Sunday, September 7, 2008

Aurora Leigh, by Elizabeth Barrett Browning

To close the cover of this little book
Is tantamount to falling back asleep -
You've just undreamed the vision you were in,
And claw your way back into Morpheus hall,
To seek a one amongst the mass of all,
Like Orpheus, in Hades, and like he
You cannot help but stop and look behind
E'en though it leaves you staring at a loss
That could have been a gain.
I read this book,
First through when I was newly giv'n a son,
(My third to be precise). I read aloud,
The slow sweet cant of iambs, as I rocked
To put the child asleep. Some nights I strained
Against Ms Barret's bit. Some nights I thought
How nice 'twould be to do more important things
Than whisper in that newly fashioned ear.
I cannot say I read it with my heart -
My wife and mother in law one day remarked
It had the droning rhythm of a chant
Of Catholic priest, in oft-repeated mass.
The mother I cannot say, but as for wife
I do not think she meant a compliment.

But even so, it swept me up at times
In a time when I took care to not be swept
And I remembered dearest Marian Erle,
And knew enough to think the naming odd
Of Voldemort, and Lady Waldemar -
Are v's and ld's and ar's so fraught with ill?

But reading it again, I peeped across
The startling vista of a novel of verse -
A tale of love, perhaps? A tale of love!
As if Midsummer's Eve were a tale of flowers!
As if the Bible were a tale of sand!
The horse is there, without the fiery brand!

Aurora Leigh is 'daughter of her age'
A phrase I borrow from Virginia Woolf
Who uttered it, and promptly was ignored
To leave the book behind perhaps to rot -
The memory of the wife of someone great
(For Robert Browning kept her for a wife!
If keeping is the word for such a love)

It was recovered - I will not say how
Suffice to say, that politics came in.
As lovely as the cause, I like to dream
That such a pretty creature, lived, herself
To find a home in bookshelves like my own.

To read Aurora Leigh is to regret
That you have ever written a conceit.
To read Aurora Leigh is to be glad
That others wrote, and told you how to truth.

It isn't perfect. Daughter of it's age
It wears a petticoat with too much flounce
It buttons up it's neck a bit too high
Sometimes it dreams too long and moves too short.
But somehow, all it's faults render it whole
A less imperfect piece would be less sweet.
The starch bears symbolism far too deep
For any poet to grasp out consciously.

The picture, by the way, is not my own
(Who knew I wasn't female, narrow-necked
or pretty when I sleep?) It bore a line
That broke my heart when I read it as well:

Earth's crammed with Heaven,
And every common bush afire with God:
But only he who sees, takes off his shoes,
The rest sit round it, and pluck blackberries

And after Good Ms Brownings better feet
Of iamb, I perhaps had best conclude
Content to say, that poetry - or faith -
Is best restored by Browning - and a line
or two, or maybe seventeen

The heavens were making room to hold the night,
The sevenfold heavens unfolding all their gate
To let the stars out slowly (prophesied
In close-approaching advent, not discerned),
While still the cue-owls from the cypresses
Of the Poggio called and counted every pulse
Of the skyey palpitation.
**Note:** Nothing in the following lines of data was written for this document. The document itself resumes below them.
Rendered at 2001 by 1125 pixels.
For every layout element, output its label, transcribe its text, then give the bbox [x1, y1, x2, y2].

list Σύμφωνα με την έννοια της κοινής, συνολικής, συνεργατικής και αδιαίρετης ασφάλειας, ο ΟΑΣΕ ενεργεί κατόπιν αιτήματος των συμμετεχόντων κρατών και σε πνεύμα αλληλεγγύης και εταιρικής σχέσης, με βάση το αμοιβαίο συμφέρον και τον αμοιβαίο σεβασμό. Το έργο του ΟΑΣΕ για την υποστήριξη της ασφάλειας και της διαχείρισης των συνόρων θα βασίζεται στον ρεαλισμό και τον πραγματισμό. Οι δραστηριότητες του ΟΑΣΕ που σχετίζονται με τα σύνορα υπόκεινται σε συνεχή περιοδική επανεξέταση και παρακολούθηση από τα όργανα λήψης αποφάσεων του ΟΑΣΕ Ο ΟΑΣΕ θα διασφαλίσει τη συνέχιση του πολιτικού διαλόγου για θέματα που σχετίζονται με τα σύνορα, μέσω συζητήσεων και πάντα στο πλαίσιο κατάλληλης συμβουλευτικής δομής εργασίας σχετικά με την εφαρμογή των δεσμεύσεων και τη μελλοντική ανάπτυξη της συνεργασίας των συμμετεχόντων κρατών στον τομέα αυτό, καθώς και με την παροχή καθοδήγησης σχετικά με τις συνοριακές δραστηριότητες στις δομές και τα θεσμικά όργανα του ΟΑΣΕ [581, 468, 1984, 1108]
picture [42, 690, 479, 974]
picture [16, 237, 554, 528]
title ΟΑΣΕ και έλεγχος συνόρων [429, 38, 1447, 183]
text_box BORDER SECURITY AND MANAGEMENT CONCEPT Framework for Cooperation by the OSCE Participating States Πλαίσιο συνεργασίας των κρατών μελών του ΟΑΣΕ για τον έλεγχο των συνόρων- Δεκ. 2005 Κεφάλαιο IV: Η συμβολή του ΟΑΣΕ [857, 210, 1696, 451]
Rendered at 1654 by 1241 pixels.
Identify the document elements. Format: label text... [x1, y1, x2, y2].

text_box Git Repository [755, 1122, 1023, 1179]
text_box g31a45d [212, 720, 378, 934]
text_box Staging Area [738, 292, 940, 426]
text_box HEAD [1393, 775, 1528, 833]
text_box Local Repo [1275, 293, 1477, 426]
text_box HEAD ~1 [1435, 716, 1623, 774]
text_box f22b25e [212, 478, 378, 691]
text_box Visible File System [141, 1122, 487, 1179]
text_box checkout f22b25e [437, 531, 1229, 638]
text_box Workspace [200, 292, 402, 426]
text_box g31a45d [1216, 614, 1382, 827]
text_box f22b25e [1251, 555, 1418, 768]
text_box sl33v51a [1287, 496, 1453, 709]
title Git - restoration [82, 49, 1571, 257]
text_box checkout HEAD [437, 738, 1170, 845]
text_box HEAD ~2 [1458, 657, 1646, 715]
Gradually
The purple and transparent shadows slow
Had filled up the whole valley to the brim,
and flooded all the city which you saw
As some drowned city in some enchanted sea,
Cut off from nature, -Drawing you who gaze,
With passionate desire, to leap and plunge,
And find a sea-king with a voice of waves,
And treacherous soft eyes, and slippery locks
You cannot kiss but you shall bring away
Their salt upon your lips.


Amanda said...

No wonder it took you so long to write this review. Iambic are such a dork.

And btw, I didn't notice the Catholic priest thing until my mom pointed it out. And it wasn't an insult from me, it was completely neutral, I swear. As for my mom, it was bewildering, and then funny.

hamilcar barca said...

awesomely done, Jason. or, to put it another way...

I think, therefore iamb.

Anonymous said...

Wow. Jason, you've outdone yourself this time.

I was laughing out loud at some parts of that.

Julie said...

I've had to read a few times now to catch all of that. It's quite amazing and amusing, actually.

Unknown said...

Jen, I want you to know, I'm expecting your next Mexico research book review to be written entirely in Aztec pictograph, now...

Rebecca Reid said...

Wow, this is the best book review I've read in a long time! I've added Elizabeth Barrett Browning to my to read list!

Unknown said...

Thank you, Ms Reid :). If I've given someone the urge to go enjoy Ms Browning, I can't imagine any better compliment.

Amber said...

wow. I've always admired amanda's dedication (to her blog, her craft, to not slacking off in general), and now this. very impressive. I'll have to take it line by line and furrow my brow with concentration to understand it, but just that it was done at all!